2013-01-14 | ヒストリ:オール

なんかえねーちけーの回しもんのようになってきた。笑。
  
高橋克彦の蝦夷何部作のひとつ。
なんてか、どう数えていいのか…^^;今の段階だと蝦夷4部作かな。
『炎立つ』(平泉/平安)、『火怨』(アテルイ/奈良)、『天を衝く』(九戸政実/安土桃山)、『風の陣』(伊治公呰麻呂、道嶋嶋足/奈良)で、その2作目。
 
高橋克彦は大好きな作家のひとりですが(公認ファンクラブに入ろうと資料請求した事がある)、この何部作で真実面白いと思ったのは『炎立つ』だけだわ。
『天を衝く』は最後までは読んだ。
『火怨』は途中で読むのを止め、『風の陣』は10年待たせた挙句最終巻のあの内容。
…うん…この人は現代もののミステリの方が面白いと思う。 
歴史小説であるので全て東北側の敗北に物語が帰着するという結末が分かっているのだけれど、あまりにもワンパターンに嵌り過ぎているというか。あーうん。そうだよね、朝廷に金ばらまくんだよね、的な^^;
読み過ぎてちょっと飽きたのかもしれない…

で。
『火怨』ですが、BS時代劇と言う事でBSでの放送です。全4回。
NHK総合の方では全2回で放送(3月)と聞いたので全部放送されるのか分からず、総集編的なものが放送だったら悲しいのでとりあえず見ることに。
BSだとこのブログを御覧の方でも見ている人が少ないのではないかと思われますが…
わざわざチャンネル合わせてまで見る人が多いとはあまり思えない^^;
つーかおま、暫く近代て言ったやないかー!(笑)
 

 


●舞台と時代
舞台は岩手県です。
奥州市水沢とか胆沢郡の辺り(の辺り)が中心になります。
岩手という辺りでピンとくると思いますが、このドラマの作製も被災地応援の一環だそうです。(宮城の話もしてあげて…)

第1回で伊治公呰麻呂(これはるのきみあざまろ)が蜂起しました。
「伊治公呰麻呂の乱」と言われる蜂起ですが、これが780年なので今から1233年前の話。
前九年の役が起ったのが1051年で、そこからさらに271年前、奈良時代の話になります。
鳴くよ(794)うぐいす平安京なので平安遷都のちょっと前、桓武天皇の時代の話。

◇ ◇ ◇ ◇ ◇

*課題一覧*.
- a) 抜粋によれば、筆者がBSでの放送をとりあえず見ることにしたのはなぜですか。1〜3文で説明してください。
- b) 一覧の冒頭の行から始めて「locality: Delaware Creek」を含む行までを、両端の行も含めて示してください。その際、「collectors」を「collected by」に置き換え、ほかはすべてそのままにして、この範囲の行だけを書いてください。

*元の一覧*.
◇ ◇ ◇ ◇ ◇

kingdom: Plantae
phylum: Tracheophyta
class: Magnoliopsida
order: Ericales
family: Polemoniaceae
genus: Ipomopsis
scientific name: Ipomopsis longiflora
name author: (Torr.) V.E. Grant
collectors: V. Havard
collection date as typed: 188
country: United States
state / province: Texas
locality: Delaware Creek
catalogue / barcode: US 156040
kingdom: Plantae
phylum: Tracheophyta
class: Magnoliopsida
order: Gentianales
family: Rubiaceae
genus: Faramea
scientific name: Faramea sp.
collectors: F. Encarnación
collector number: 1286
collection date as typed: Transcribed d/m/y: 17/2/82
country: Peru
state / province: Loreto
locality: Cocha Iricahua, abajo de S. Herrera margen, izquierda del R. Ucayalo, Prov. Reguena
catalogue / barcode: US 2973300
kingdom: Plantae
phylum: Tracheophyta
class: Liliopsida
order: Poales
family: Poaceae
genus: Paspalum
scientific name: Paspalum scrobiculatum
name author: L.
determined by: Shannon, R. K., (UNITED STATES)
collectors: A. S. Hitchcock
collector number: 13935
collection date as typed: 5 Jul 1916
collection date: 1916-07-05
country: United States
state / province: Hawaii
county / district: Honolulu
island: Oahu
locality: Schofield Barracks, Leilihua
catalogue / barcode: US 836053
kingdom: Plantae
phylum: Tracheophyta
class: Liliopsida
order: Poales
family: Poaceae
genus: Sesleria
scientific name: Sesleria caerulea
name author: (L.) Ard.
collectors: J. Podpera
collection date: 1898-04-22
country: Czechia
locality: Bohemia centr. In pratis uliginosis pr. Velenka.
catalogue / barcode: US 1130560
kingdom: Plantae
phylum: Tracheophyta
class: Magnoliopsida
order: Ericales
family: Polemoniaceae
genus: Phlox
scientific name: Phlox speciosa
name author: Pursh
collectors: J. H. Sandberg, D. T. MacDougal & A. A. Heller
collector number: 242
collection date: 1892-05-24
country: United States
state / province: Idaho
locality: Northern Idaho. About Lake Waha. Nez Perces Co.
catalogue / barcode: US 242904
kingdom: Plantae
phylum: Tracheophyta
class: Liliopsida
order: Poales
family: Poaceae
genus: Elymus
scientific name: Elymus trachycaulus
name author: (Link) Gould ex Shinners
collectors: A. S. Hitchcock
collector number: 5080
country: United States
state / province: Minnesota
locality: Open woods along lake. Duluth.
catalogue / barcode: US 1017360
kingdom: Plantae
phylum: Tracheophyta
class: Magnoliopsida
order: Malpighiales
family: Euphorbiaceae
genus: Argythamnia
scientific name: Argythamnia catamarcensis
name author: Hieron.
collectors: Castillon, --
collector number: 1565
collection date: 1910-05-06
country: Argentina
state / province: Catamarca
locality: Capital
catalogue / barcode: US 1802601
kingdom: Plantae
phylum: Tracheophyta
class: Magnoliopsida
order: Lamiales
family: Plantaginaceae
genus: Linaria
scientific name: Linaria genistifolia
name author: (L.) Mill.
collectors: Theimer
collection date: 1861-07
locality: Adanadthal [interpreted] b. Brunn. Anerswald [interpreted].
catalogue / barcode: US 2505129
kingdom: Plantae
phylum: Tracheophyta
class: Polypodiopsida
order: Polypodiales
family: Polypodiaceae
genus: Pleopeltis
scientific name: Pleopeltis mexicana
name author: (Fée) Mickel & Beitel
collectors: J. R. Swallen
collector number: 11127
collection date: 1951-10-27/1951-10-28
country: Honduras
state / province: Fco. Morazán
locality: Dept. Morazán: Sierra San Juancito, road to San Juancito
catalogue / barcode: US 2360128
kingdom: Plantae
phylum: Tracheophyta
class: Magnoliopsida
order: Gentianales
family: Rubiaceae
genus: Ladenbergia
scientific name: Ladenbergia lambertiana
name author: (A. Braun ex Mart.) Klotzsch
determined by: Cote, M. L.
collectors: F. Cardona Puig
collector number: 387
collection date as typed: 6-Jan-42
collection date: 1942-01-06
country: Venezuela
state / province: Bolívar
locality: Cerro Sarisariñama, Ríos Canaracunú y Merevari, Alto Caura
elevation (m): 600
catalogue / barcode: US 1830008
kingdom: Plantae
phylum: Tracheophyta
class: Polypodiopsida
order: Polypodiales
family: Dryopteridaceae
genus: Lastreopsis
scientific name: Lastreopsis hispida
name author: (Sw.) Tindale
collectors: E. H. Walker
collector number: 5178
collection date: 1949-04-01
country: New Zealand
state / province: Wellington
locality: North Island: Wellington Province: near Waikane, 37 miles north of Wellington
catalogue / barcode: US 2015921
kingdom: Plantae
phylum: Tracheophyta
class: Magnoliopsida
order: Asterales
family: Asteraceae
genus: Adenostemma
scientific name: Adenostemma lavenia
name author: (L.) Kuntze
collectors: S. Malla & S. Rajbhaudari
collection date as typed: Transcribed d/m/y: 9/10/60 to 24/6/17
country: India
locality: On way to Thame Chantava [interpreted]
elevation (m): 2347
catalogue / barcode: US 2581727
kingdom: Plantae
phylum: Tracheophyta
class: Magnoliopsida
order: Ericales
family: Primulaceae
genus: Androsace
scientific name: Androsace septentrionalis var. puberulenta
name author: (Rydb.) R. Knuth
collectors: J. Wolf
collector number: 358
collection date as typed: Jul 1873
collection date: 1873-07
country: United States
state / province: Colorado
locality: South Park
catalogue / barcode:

◇ ◇ ◇ ◇ ◇

*解答一覧*.
- a) NHK総合では全2回（3月）で放送されると聞き、全部が放送されるのか分からなかったためです。総集編のようなものが放送されるのであれば悲しいので、とりあえずBSで見ることにしました。

- b)
kingdom: Plantae
phylum: Tracheophyta
class: Magnoliopsida
order: Ericales
family: Polemoniaceae
genus: Ipomopsis
scientific name: Ipomopsis longiflora
name author: (Torr.) V.E. Grant
collected by: V. Havard
collection date as typed: 188
country: United States
state / province: Texas
locality: Delaware Creek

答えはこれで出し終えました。